JOB: Reprint all records below exactly. No images.

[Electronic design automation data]
* * *

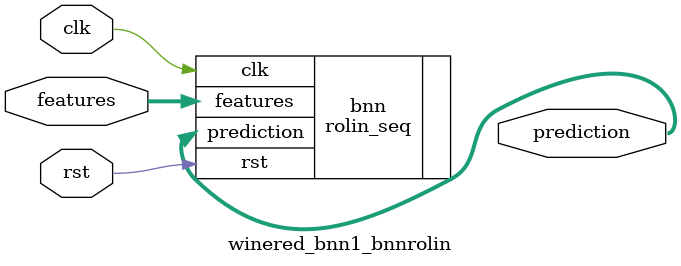
<source format=v>













module winered_bnn1_bnnrolin #(

parameter FEAT_CNT = 11,
parameter HIDDEN_CNT = 40,
parameter FEAT_BITS = 4,
parameter CLASS_CNT = 6,
parameter TEST_CNT = 1000


  ) (
  input clk,
  input rst,
  input [FEAT_CNT*FEAT_BITS-1:0] features,
  output [$clog2(CLASS_CNT)-1:0] prediction
  );

  localparam Weights0 = 440'b11101100111111100100101100110010011011110110111111101101011011000101100010011000011100010100101010010000111110001110100110011010100011010100001101110011000000011110001100111000111000000010110101110111101111111000101110110001010110011111100000101010011100101001111011101110111001010100110111000110111111000101110111100001000000011011111010111001101100001010010111011100011001101010110110010000011110100000101000110010000011100000000110011000 ;
  localparam Weights1 = 240'b101011110101010111101111010101000101111001101110110011111110010011110100100011101000101011111101111001010101001011000101101011100011011000100010000100100000001111000110100000011011100000011101001111010010001011110000001101110000010000111001 ;

  rolin_seq #(.FEAT_CNT(FEAT_CNT),.FEAT_BITS(FEAT_BITS),.HIDDEN_CNT(HIDDEN_CNT),.CLASS_CNT(CLASS_CNT),.Weights0(Weights0),.Weights1(Weights1)) bnn (
    .clk(clk),
    .rst(rst),
    .features(features),
    .prediction(prediction)
  );

endmodule

</source>
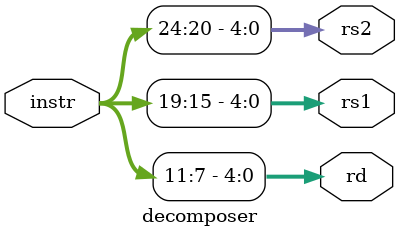
<source format=sv>
module decomposer(
    input logic[31:0] instr,
    output logic[4:0] rd,
    output logic[4:0] rs1,
    output logic[4:0] rs2
);
    assign rd = instr[11:7];
    assign rs1 = instr[19:15];
    assign rs2 = instr[24:20];
endmodule

</source>
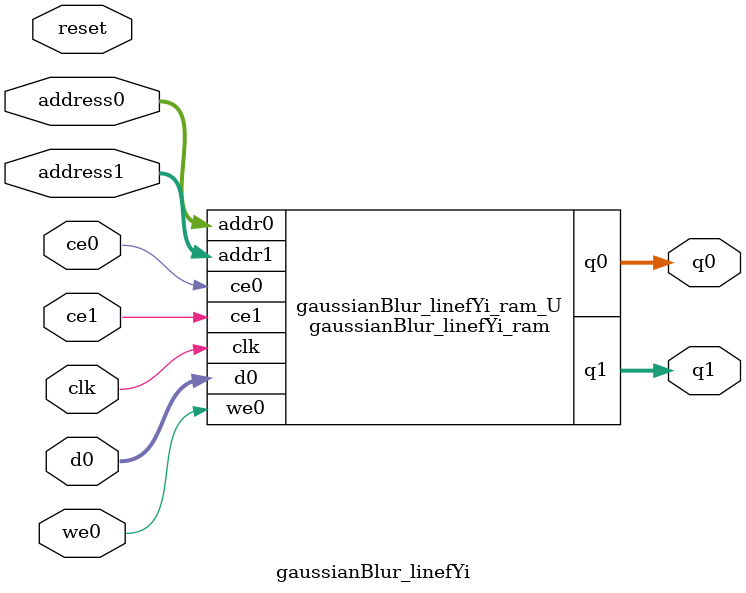
<source format=v>

`timescale 1 ns / 1 ps
module gaussianBlur_linefYi_ram (addr0, ce0, d0, we0, q0, addr1, ce1, q1,  clk);

parameter DWIDTH = 8;
parameter AWIDTH = 9;
parameter MEM_SIZE = 512;

input[AWIDTH-1:0] addr0;
input ce0;
input[DWIDTH-1:0] d0;
input we0;
output reg[DWIDTH-1:0] q0;
input[AWIDTH-1:0] addr1;
input ce1;
output reg[DWIDTH-1:0] q1;
input clk;

(* ram_style = "block" *)reg [DWIDTH-1:0] ram[0:MEM_SIZE-1];




always @(posedge clk)  
begin 
    if (ce0) 
    begin
        if (we0) 
        begin 
            ram[addr0] <= d0; 
            q0 <= d0;
        end 
        else 
            q0 <= ram[addr0];
    end
end


always @(posedge clk)  
begin 
    if (ce1) 
    begin
            q1 <= ram[addr1];
    end
end


endmodule


`timescale 1 ns / 1 ps
module gaussianBlur_linefYi(
    reset,
    clk,
    address0,
    ce0,
    we0,
    d0,
    q0,
    address1,
    ce1,
    q1);

parameter DataWidth = 32'd8;
parameter AddressRange = 32'd512;
parameter AddressWidth = 32'd9;
input reset;
input clk;
input[AddressWidth - 1:0] address0;
input ce0;
input we0;
input[DataWidth - 1:0] d0;
output[DataWidth - 1:0] q0;
input[AddressWidth - 1:0] address1;
input ce1;
output[DataWidth - 1:0] q1;



gaussianBlur_linefYi_ram gaussianBlur_linefYi_ram_U(
    .clk( clk ),
    .addr0( address0 ),
    .ce0( ce0 ),
    .d0( d0 ),
    .we0( we0 ),
    .q0( q0 ),
    .addr1( address1 ),
    .ce1( ce1 ),
    .q1( q1 ));

endmodule


</source>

* * *

OUTPUT OF THE EXERCISE:
<source format=v>













module winered_bnn1_bnnrolin #(

parameter FEAT_CNT = 11,
parameter HIDDEN_CNT = 40,
parameter FEAT_BITS = 4,
parameter CLASS_CNT = 6,
parameter TEST_CNT = 1000


  ) (
  input clk,
  input rst,
  input [FEAT_CNT*FEAT_BITS-1:0] features,
  output [$clog2(CLASS_CNT)-1:0] prediction
  );

  localparam Weights0 = 440'b11101100111111100100101100110010011011110110111111101101011011000101100010011000011100010100101010010000111110001110100110011010100011010100001101110011000000011110001100111000111000000010110101110111101111111000101110110001010110011111100000101010011100101001111011101110111001010100110111000110111111000101110111100001000000011011111010111001101100001010010111011100011001101010110110010000011110100000101000110010000011100000000110011000 ;
  localparam Weights1 = 240'b101011110101010111101111010101000101111001101110110011111110010011110100100011101000101011111101111001010101001011000101101011100011011000100010000100100000001111000110100000011011100000011101001111010010001011110000001101110000010000111001 ;

  rolin_seq #(.FEAT_CNT(FEAT_CNT),.FEAT_BITS(FEAT_BITS),.HIDDEN_CNT(HIDDEN_CNT),.CLASS_CNT(CLASS_CNT),.Weights0(Weights0),.Weights1(Weights1)) bnn (
    .clk(clk),
    .rst(rst),
    .features(features),
    .prediction(prediction)
  );

endmodule

</source>
<source format=sv>
module decomposer(
    input logic[31:0] instr,
    output logic[4:0] rd,
    output logic[4:0] rs1,
    output logic[4:0] rs2
);
    assign rd = instr[11:7];
    assign rs1 = instr[19:15];
    assign rs2 = instr[24:20];
endmodule

</source>
<source format=v>

`timescale 1 ns / 1 ps
module gaussianBlur_linefYi_ram (addr0, ce0, d0, we0, q0, addr1, ce1, q1,  clk);

parameter DWIDTH = 8;
parameter AWIDTH = 9;
parameter MEM_SIZE = 512;

input[AWIDTH-1:0] addr0;
input ce0;
input[DWIDTH-1:0] d0;
input we0;
output reg[DWIDTH-1:0] q0;
input[AWIDTH-1:0] addr1;
input ce1;
output reg[DWIDTH-1:0] q1;
input clk;

(* ram_style = "block" *)reg [DWIDTH-1:0] ram[0:MEM_SIZE-1];




always @(posedge clk)  
begin 
    if (ce0) 
    begin
        if (we0) 
        begin 
            ram[addr0] <= d0; 
            q0 <= d0;
        end 
        else 
            q0 <= ram[addr0];
    end
end


always @(posedge clk)  
begin 
    if (ce1) 
    begin
            q1 <= ram[addr1];
    end
end


endmodule


`timescale 1 ns / 1 ps
module gaussianBlur_linefYi(
    reset,
    clk,
    address0,
    ce0,
    we0,
    d0,
    q0,
    address1,
    ce1,
    q1);

parameter DataWidth = 32'd8;
parameter AddressRange = 32'd512;
parameter AddressWidth = 32'd9;
input reset;
input clk;
input[AddressWidth - 1:0] address0;
input ce0;
input we0;
input[DataWidth - 1:0] d0;
output[DataWidth - 1:0] q0;
input[AddressWidth - 1:0] address1;
input ce1;
output[DataWidth - 1:0] q1;



gaussianBlur_linefYi_ram gaussianBlur_linefYi_ram_U(
    .clk( clk ),
    .addr0( address0 ),
    .ce0( ce0 ),
    .d0( d0 ),
    .we0( we0 ),
    .q0( q0 ),
    .addr1( address1 ),
    .ce1( ce1 ),
    .q1( q1 ));

endmodule


</source>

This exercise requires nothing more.